Fashion Law Trademarks

Karen Millen Wants Her Name Back – Another Lesson In Using Your Name As A Trademark!

Karen Millen, the founder of the high end UK high street brand, is seeking the right to design under her own name once more. Miller founded her brand with her husband in in 1981, and sold it, along with the Karen Millen trademark, in 2004 to Icelandic Mosaic Fashions. Mosaic Fashion, which also owned Oasis and Coast, entered administration on 2 March 2009 and the brands are now owned by a number of Icelandic banks.

Millen says the demise of Mosaic and the restructuring of Karen Millen Holdings mean the agreement not to use her own name in business can now be challenged. Judge David Cooke said in the court documents: “The terms of the agreement included a number of restrictive covenants and other obligations on the part of Ms Millen and Mr Stanford (her husband) intended to protect the business Karen Millen Holdings and its subsidiaries and the intellectual property rights that they owned…the effect and extend of those obligations is at the heart of the disputes.”

The story serves as a lesson to all emerging designers. Trademarks are perhaps the most widely used form of Intellectual Property Protection in the fashion industry. The main advantage for fashion designers is that they afford strong legal protection in preventing infringement. While some designers come up with unique names for their brand, most will use their own names. It makes sense, if you’ve been at design school, or built up a reputation for your deigns, that reputation will probably be attached to your own name and it may open doors for you that would otherwise remain firmly closed.
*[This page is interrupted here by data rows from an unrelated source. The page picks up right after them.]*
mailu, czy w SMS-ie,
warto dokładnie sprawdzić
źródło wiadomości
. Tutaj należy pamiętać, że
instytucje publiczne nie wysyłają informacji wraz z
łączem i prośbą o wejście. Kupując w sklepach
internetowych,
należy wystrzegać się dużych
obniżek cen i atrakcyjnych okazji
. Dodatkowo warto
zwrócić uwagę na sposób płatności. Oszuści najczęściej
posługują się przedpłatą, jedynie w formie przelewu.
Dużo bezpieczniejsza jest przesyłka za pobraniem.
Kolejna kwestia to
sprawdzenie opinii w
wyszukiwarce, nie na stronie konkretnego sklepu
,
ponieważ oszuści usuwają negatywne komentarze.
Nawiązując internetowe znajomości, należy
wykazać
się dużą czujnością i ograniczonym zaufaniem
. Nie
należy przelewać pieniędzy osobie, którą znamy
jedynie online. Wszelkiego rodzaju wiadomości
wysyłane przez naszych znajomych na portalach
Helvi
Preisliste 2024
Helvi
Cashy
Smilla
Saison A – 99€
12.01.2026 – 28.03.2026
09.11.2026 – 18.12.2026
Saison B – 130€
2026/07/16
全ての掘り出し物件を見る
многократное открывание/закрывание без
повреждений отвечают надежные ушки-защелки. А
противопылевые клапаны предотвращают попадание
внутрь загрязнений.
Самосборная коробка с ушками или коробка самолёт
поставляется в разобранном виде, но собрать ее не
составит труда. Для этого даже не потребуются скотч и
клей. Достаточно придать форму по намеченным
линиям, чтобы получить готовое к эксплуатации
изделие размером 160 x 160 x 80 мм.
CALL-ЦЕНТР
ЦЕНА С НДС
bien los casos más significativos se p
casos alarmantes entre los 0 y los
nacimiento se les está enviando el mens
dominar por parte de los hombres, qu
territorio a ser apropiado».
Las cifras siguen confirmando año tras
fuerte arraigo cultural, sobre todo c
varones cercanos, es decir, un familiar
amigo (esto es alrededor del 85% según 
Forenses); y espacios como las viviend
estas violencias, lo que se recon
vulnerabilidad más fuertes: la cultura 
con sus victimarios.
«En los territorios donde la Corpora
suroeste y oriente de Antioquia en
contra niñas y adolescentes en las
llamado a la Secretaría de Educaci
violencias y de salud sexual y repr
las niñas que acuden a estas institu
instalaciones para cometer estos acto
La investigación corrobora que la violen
However, personal names, when used as a trademark, can become entwined with the goodwill associated with the brand itself rather than with you, the designer. When you think of Christian Louboutin, do you think of a small bald French man or do you think of an exquisite pair of red soled shoes? Problems can arise if and when you acquire a financial backer. If further down the line you part ways with the financial backer, you may use the right to design under your own name. John Galliano, Roland Mouret and Helmut Lang are just some of the high profile designers that have lost the right to use their own name when they parted ways with the corporate backers who had acquired the rights and Kit Willow is the latest designer to join them.

But what’s the lesson? Don’t trademark your name, or choose your financial backer more carefully? After all, even if your label isn’t called after you personally, you could still risk losing a business you’ve poured blood, sweat and tears into if you choose the wrong backer. But it’s the pain of losing your own name, one you’ve had since birth, that is just so much more personal. To walk into a shop and see that name on products that have no connection to you must be truly soul destroying.

Right now, when you are starting out, ideas of corporate backers may seem a million miles off, but a developing fashion business must think long term. The name you give your business now may last a lifetime, or for the really successful, beyond. Nobody knows what the future holds, but you must think strategically and consider where your brand, and your name, might end up.

Miller’s case is expected to reach the courts in June.